*Reading passage*
=== Begin Enclosure ===

It is natural, in times of major crises like the current moment, for new ideas to emerge, or for old ones to be revived. The most prominent proposal we are now seeing is the call to establish an Arab national security force.
The best thing promoters of this idea can do, however, is to stop promoting it. It is simply not viable practically and untenable theoretically. That is why Gulf states have not adopted it despite having been subjected to direct Iranian attacks.
Those advocating this idea are burdening the Arab system with responsibilities it cannot bear and had never designed to assume. The Arab League is useful for political mobilization and ensuring legitimacy but not for building military strategies, waging wars, or forming armies.
But why does the idea of Arab national security not seem credible? The first reason is the absence of a common enemy. During World War II, the United States, Britain, and the Soviet Union united against an enemy: Nazism. Later, NATO was established to confront the Soviet Union. In other words, alliances are built to defend against a clearly defined threat.
In the context of the Arab world, there is no agreement on the enemy. During the liberation of Kuwait, Arab states split. Today, despite Gulf countries facing the largest attack in their history, they remain split on whether Iran is an enemy. How can joint forces be built without agreement on whom it is meant to confront?
The second reason is the fragility of several Arab states. Some are mired in civil wars; others suffer from domestic strife or foreign interference; still others face crises of legitimacy or deep economic hardship. Military alliances are not built on abstractions, but on the strength of the states within them. Take NATO, its success lies not only in its military power but also in the political cohesion of its members and their strong economic foundations. The alliance’s collective spending exceeds one trillion dollars annually, sustaining its capacity for deterrence and superiority over its adversaries.

=== End Enclosure ===

*Using the information*
a) Quote the passage of the opinion piece on an Arab security force that begins with the words containing "Those advocating this" and ends with "or forming armies.".
b) List every country mentioned by name in the opinion piece on an Arab security force.
c) Pick up the opinion piece on an Arab security force after its final sentence and keep writing.

*Data for analysis*
=== Begin Enclosure ===

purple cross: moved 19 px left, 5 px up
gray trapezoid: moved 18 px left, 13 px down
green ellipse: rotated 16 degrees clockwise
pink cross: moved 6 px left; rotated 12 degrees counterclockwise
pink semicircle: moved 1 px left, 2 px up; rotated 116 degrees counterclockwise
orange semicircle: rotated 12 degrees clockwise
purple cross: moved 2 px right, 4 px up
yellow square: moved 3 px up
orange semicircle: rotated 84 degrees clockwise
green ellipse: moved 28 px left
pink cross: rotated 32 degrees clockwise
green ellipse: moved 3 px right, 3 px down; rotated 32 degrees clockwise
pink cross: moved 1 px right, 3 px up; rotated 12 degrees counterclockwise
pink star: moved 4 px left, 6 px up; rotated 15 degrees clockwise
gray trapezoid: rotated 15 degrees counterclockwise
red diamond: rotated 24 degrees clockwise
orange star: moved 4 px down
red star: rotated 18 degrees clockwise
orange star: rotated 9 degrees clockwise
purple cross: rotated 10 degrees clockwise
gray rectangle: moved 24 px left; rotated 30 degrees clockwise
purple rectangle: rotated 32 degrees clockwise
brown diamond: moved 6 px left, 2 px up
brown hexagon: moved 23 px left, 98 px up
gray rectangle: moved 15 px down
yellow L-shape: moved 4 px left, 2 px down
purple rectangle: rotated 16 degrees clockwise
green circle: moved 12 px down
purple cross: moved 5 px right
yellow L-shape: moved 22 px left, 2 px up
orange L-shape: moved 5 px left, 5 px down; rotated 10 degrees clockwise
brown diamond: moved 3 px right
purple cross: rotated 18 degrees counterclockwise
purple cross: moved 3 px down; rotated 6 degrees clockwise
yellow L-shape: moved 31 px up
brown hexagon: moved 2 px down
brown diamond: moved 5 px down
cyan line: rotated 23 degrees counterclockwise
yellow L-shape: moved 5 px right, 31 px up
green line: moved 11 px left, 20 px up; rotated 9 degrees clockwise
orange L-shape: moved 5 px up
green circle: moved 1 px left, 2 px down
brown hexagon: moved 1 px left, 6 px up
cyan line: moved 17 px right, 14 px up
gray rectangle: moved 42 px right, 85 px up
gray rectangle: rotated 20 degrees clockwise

=== End Enclosure ===

*Answers by item*
a)
Those advocating this idea are burdening the Arab system with responsibilities it cannot bear and had never designed to assume. The Arab League is useful for political mobilization and ensuring legitimacy but not for building military strategies, waging wars, or forming armies.

b) United States, Britain, Soviet Union, Kuwait, Iran

c)
The third reason is the population. Governments in these countries, through their political discourse and media, have incited their populations against the United States and the West through sharp ideological slogans. When crises arise, these governments fear reactions in the street.
Broad segments of the Arab public sympathize with Iran simply because it is confronting the United States and Israel, and they have no disregard for the damage suffered by Gulf states. Sometimes these sentiments go against the positions of their governments, which express solidarity with Gulf countries but cannot or are not willing to change this culture that had been shaped over decades.
The question, then, is: how can Arab national security be established if the populations themselves do not agree on the common enemy they are meant to fight? Instead of rushing to support their fellow Arab states, these governments would find themselves confronting their own enraged people.
For these reasons and others, the notion of collective Arab security remains far-fetched. Its advocates are doing little more than applying makeup to a lifeless body.